5 Crash Diets You Should Never, Ever Try
You’d love to lose 20 pounds of holiday cookie weight before anyone sees you in a bathing suit. But is a quick crash diet the way to go? The answer is, unequivocally, no. The most effective way to lose weight is a combination of regular exercise and a nutritious diet (of lean protein, whole grains and fruits and veggies in moderation). And, of course, a little patience. Here’s why you shouldn’t try those other diets, as tempting as they might seem.
The Master Cleanse
Beyoncé purportedly used it to lose weight for her role in Dreamgirls, but this quick-fix diet—which involves drinking nothing but a concoction of lemon juice, maple syrup and cayenne pepper for days at a time to drop pounds—can be dangerous. (In fact, Stanley Burroughs, the man who created it, was convicted with involuntary manslaughter when a patient died while doing the Master Cleanse under his care. Yikes.)
The Cabbage Soup Diet
Eating cabbage soup, veggies and plain chicken for a week straight is as boring as it sounds (and don’t even get us started on the gassiness). In the grand scheme of crash diets, it isn’t the worst, but we recommend incorporating a better variety of nutritients into your life if you’re trying to lose weight (like darker greens and lean meats). It’s more fun and way more sustainable in the long run.
The Grapefruit Diet
Hmm, this fad dates back to the 1930s and claims grapefruit has fat-burning properties. So all you have to do is eat one before every meal, and bam, your fat just melts away. But doctors, including the folks at WebMD, are skeptical. Grapefruit is a healthy option for breakfast, but it’s not going to magically make you lose a dress size. Sorry.
The Cookie Diet
If you’re a sweets fiend, swapping out two meals a day with prepackaged protein "cookies" might sound like a dream. (We're not endorsing them, but you can buy 'em here.) But this diet recommends eating only about 1,000 calories a day, which is about half of what doctors say you really should be eating. Experts interviewed by The New York Times say it’s not worth the risk.
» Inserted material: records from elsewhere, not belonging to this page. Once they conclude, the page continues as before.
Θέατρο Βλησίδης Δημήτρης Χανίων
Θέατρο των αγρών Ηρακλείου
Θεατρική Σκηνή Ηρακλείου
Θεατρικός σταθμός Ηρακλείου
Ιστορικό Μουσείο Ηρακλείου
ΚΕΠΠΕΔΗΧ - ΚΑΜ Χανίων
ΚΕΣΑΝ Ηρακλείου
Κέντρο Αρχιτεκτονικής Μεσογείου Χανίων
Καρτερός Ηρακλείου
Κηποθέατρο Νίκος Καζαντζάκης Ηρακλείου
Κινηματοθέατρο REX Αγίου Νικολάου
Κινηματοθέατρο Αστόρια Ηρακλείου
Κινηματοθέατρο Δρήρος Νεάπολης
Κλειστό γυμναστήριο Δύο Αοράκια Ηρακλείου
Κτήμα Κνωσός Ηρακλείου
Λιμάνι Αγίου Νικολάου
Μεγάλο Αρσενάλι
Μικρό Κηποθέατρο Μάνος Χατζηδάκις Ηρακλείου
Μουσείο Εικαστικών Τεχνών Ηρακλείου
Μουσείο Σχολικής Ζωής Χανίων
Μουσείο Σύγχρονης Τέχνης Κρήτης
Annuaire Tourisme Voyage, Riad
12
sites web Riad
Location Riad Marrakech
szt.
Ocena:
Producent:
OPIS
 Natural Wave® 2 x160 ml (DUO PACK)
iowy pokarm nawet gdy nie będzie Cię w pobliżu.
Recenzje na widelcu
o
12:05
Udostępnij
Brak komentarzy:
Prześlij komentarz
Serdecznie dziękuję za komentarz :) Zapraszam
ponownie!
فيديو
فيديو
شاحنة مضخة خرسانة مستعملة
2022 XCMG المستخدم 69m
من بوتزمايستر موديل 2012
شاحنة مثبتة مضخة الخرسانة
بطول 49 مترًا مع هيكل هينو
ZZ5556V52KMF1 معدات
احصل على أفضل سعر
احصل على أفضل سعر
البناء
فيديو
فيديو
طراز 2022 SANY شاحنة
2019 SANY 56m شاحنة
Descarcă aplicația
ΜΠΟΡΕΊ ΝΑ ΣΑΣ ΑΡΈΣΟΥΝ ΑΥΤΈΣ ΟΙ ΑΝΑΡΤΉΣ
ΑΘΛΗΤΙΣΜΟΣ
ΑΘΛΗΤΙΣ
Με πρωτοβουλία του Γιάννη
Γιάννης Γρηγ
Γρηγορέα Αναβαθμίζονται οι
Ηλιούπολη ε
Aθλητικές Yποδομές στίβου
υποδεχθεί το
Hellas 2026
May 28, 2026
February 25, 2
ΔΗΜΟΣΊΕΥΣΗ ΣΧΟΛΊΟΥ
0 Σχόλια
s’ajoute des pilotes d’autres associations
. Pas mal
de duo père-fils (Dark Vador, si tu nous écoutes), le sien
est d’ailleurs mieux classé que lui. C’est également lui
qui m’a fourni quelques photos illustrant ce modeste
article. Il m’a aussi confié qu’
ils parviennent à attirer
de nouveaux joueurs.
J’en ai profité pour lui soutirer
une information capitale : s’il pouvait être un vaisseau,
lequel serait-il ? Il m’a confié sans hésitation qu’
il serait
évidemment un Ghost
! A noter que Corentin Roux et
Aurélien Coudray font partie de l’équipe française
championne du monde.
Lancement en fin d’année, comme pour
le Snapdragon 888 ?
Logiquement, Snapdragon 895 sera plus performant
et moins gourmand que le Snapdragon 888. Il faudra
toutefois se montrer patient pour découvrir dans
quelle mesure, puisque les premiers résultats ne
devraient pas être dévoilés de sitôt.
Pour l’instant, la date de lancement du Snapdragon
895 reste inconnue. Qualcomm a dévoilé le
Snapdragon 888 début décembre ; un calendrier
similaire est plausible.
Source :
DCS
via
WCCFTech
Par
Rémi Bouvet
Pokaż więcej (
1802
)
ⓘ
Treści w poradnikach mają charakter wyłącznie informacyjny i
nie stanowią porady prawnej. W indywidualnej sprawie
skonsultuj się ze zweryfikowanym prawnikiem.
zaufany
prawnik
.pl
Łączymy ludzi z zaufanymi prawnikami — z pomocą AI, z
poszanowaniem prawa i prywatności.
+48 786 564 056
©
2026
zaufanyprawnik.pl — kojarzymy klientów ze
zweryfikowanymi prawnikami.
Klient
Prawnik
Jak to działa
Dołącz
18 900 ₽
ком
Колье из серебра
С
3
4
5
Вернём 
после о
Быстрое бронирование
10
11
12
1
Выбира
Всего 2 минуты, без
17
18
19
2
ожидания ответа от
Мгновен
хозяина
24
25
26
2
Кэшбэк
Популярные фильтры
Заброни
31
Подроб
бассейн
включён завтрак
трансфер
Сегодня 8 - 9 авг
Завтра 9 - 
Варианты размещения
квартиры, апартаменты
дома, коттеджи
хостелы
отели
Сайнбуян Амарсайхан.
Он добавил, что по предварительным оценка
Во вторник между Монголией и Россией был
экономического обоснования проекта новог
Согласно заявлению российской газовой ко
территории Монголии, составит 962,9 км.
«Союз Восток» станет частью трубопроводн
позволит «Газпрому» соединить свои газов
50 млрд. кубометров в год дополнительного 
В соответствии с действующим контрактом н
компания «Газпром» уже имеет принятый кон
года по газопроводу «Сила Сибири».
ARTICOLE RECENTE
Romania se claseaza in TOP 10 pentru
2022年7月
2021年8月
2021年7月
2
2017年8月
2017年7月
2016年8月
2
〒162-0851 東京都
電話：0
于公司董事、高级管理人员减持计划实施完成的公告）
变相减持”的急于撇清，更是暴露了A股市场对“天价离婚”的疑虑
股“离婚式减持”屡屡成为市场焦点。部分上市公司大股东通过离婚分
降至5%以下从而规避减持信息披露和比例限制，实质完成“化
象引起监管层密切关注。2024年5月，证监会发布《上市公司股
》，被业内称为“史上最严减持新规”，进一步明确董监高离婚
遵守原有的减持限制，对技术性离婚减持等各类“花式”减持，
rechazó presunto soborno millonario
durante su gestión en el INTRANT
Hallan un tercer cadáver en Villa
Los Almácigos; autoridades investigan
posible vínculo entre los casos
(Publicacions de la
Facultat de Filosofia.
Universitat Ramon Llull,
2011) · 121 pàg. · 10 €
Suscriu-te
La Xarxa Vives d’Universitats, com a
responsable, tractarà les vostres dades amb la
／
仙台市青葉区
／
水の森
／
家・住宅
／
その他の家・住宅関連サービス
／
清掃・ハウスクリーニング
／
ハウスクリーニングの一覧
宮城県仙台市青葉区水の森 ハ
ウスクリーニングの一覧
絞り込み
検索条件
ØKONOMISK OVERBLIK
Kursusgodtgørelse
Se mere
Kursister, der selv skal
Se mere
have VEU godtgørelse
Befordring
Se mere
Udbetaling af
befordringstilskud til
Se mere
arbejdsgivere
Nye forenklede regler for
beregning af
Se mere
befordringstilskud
The Martha’s Vineyard Diet
If your morning green juice is the highlight of your day, you might be tempted to try this diet, which involves drinking almost exclusively vegetable juice, broth and herbal tea for 21 days straight. But beware of these types of extreme cleanses—you’ll probably lose fluid weight, but as soon as you start eating normal foods again, you’re likely to gain it all back, David T. Derrer, MD of WebMD warns.